* WHAT IS EXPECTED:
Please output exactly the part of the records below that opens with the line containing "Document page, 1275x1650 pixels." and closes with the line containing "List each element's type and", both lines included, and nothing else.

* DATASET:
+---+
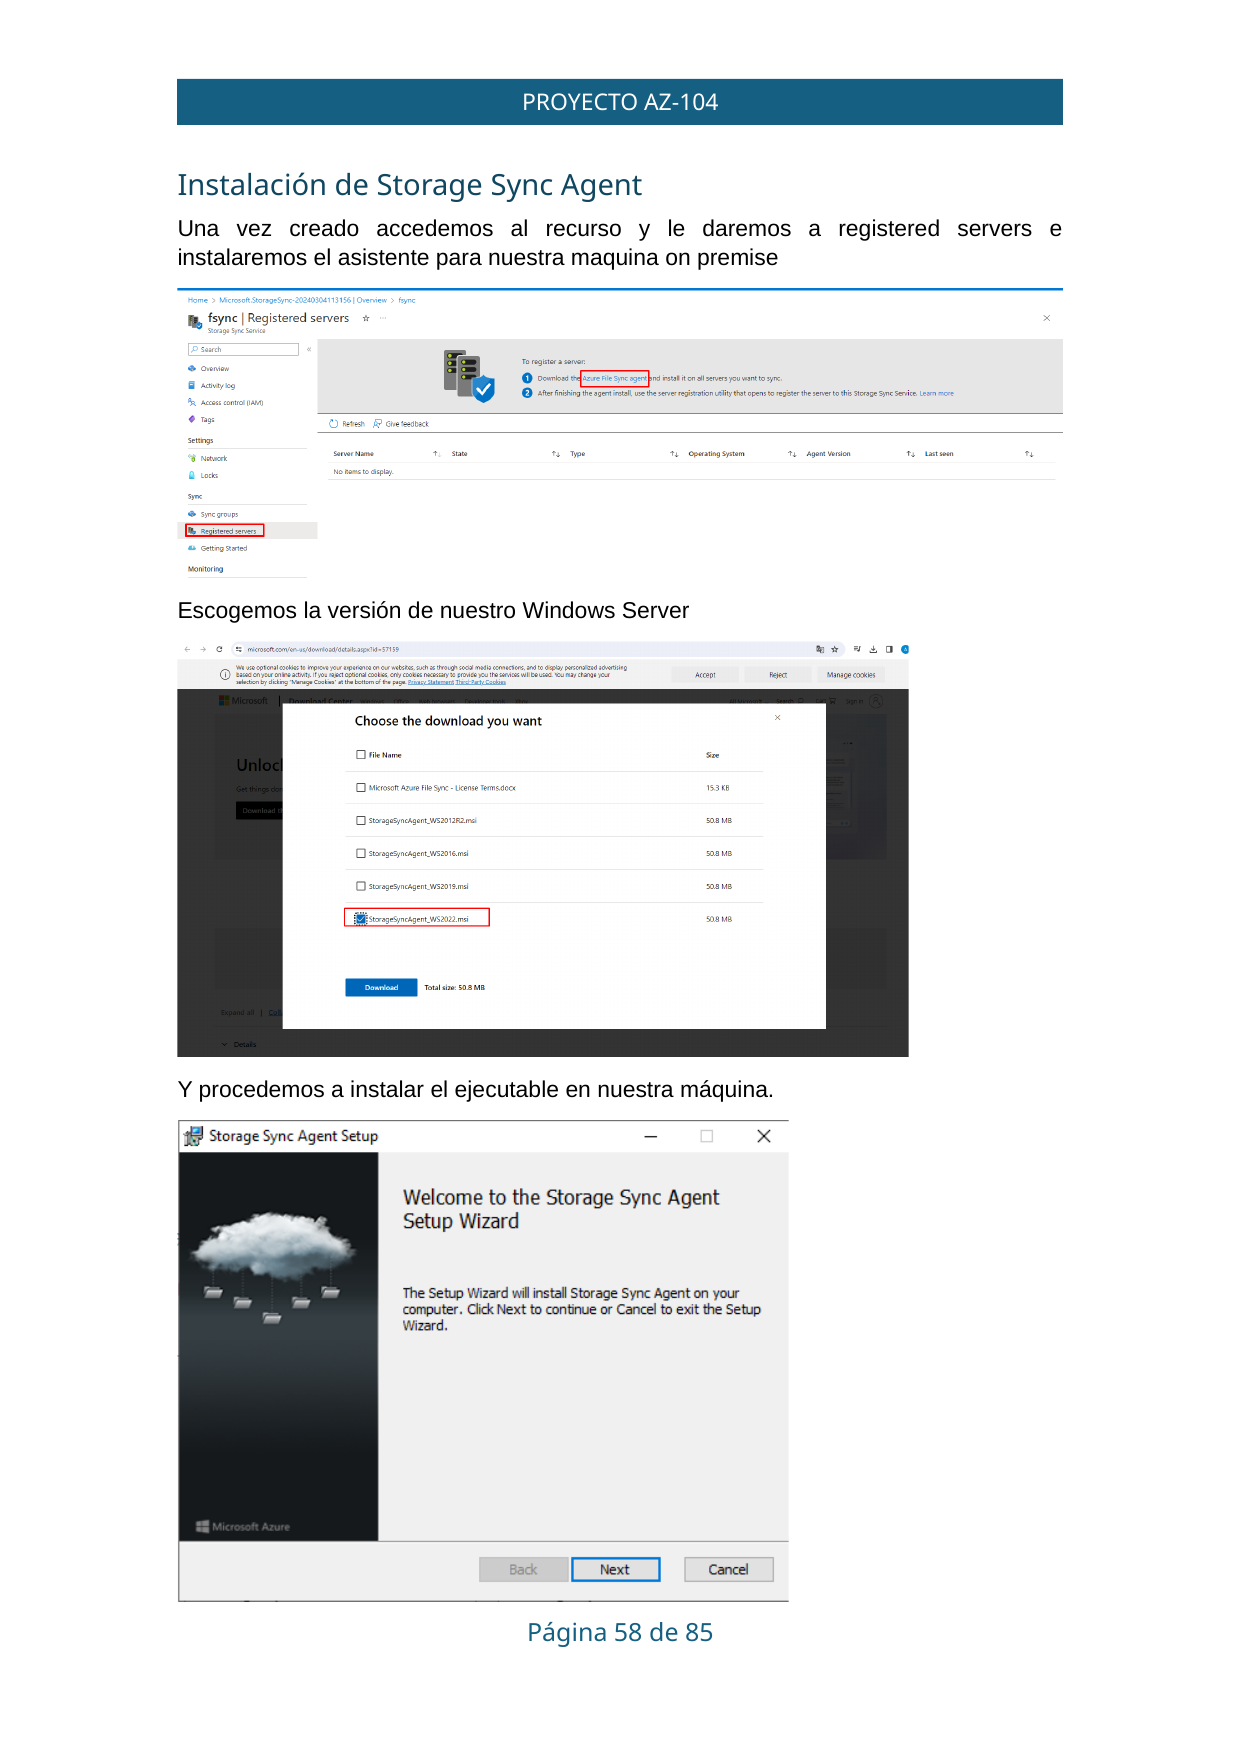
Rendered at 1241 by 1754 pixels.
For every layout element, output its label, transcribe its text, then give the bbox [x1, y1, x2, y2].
+---+
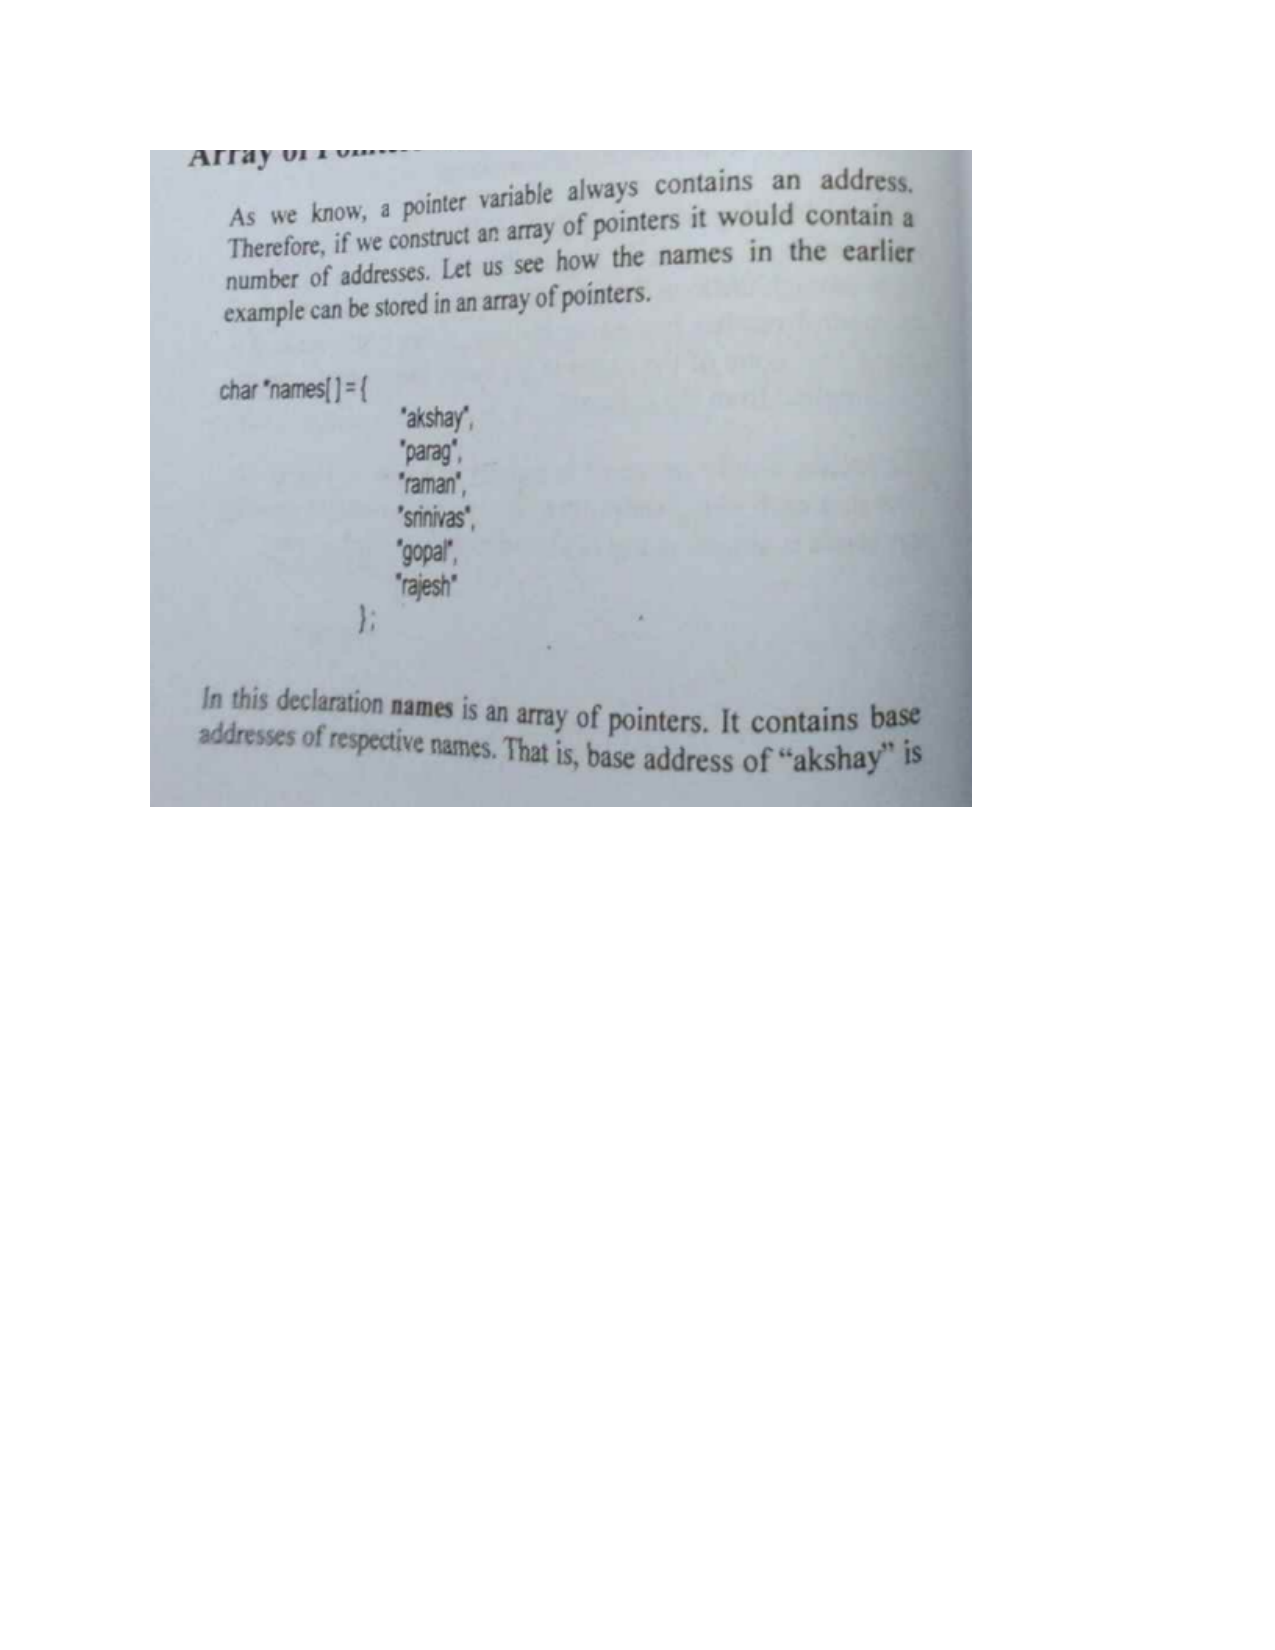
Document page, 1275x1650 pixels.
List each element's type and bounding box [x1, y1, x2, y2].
+---+
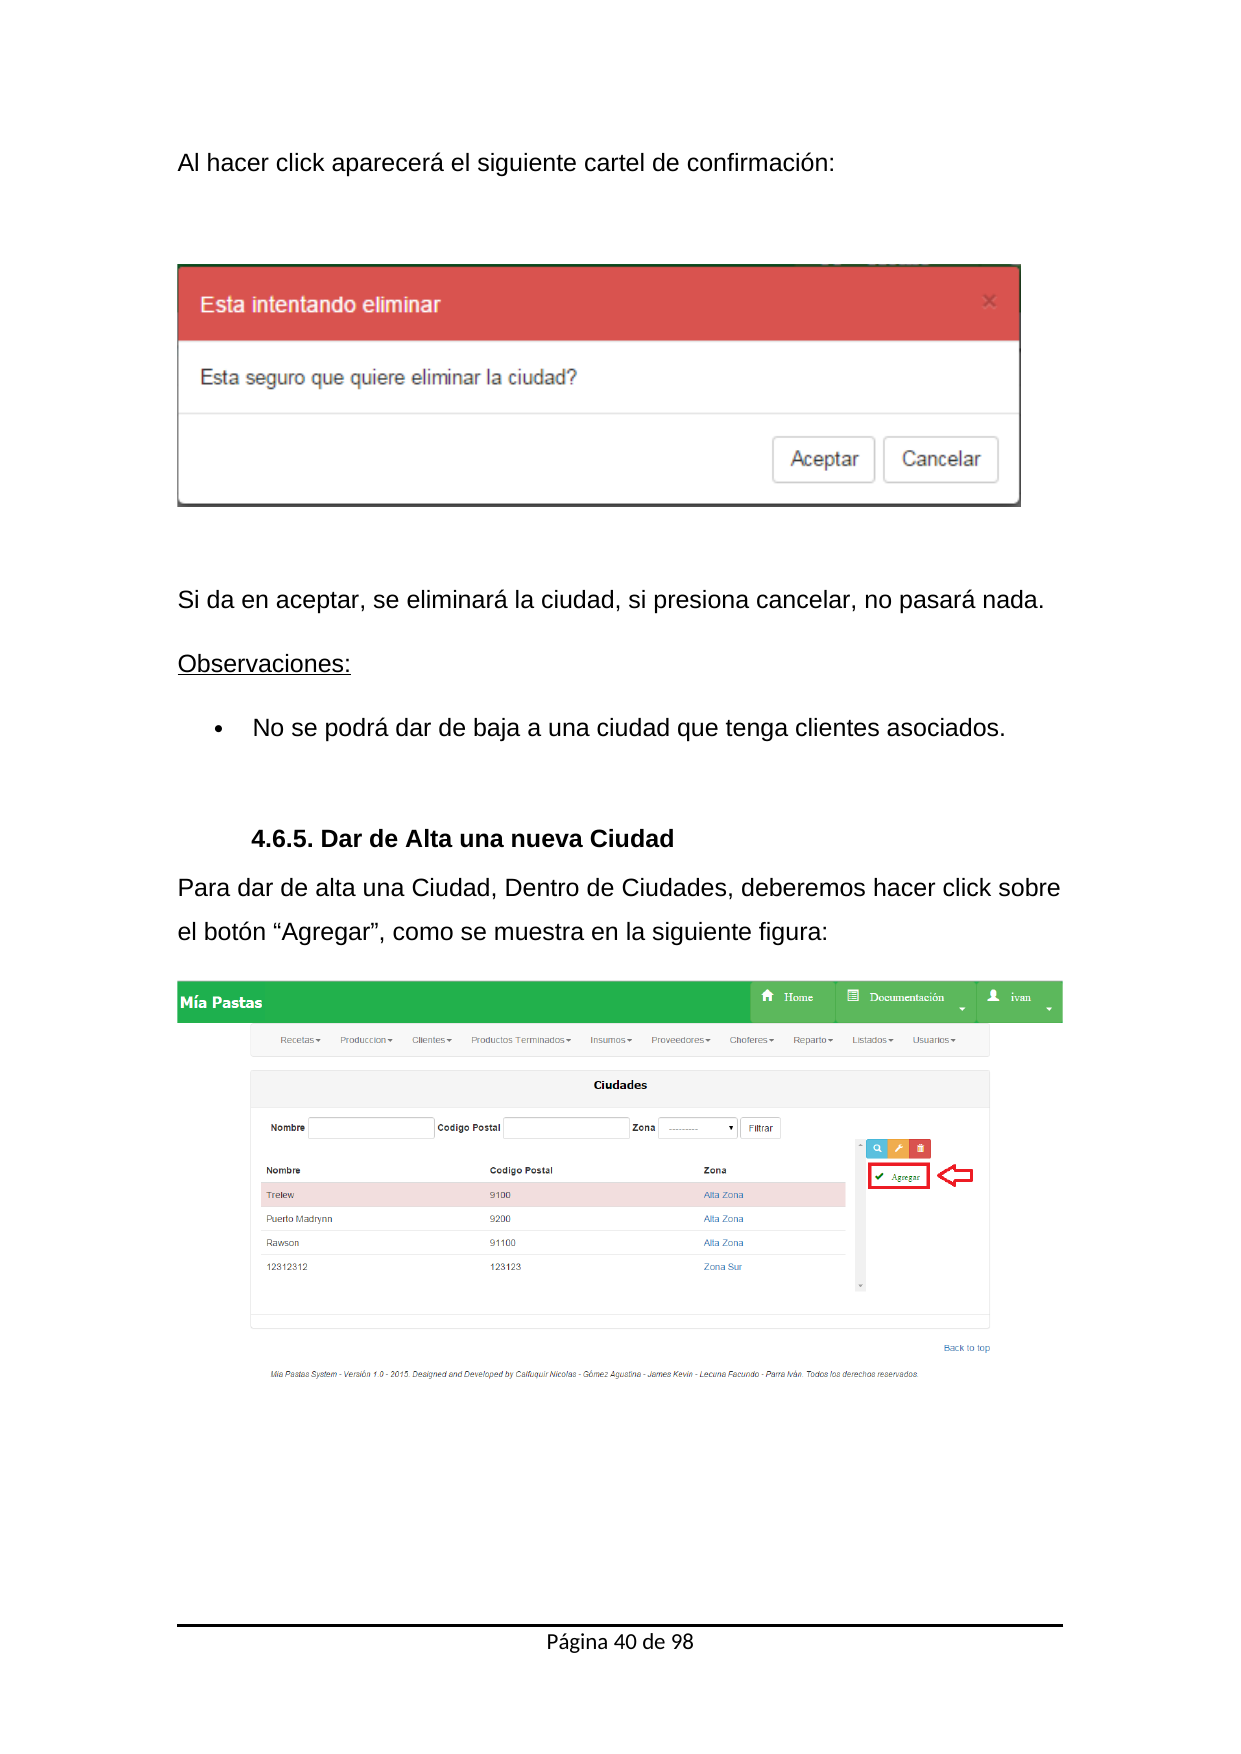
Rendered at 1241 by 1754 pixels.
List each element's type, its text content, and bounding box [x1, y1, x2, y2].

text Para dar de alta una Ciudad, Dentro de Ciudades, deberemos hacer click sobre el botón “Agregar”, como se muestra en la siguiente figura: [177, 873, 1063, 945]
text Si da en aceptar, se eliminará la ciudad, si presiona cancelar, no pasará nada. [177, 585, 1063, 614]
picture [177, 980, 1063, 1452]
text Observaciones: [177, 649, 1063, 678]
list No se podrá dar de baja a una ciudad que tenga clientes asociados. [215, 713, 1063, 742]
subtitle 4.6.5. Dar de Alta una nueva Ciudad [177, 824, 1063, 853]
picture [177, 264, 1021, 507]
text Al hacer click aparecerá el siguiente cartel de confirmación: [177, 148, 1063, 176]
+---+
* EXERCISE ANSWER:
Document page, 1275x1650 pixels.
List each element's type and bounding box [x1, y1, x2, y2].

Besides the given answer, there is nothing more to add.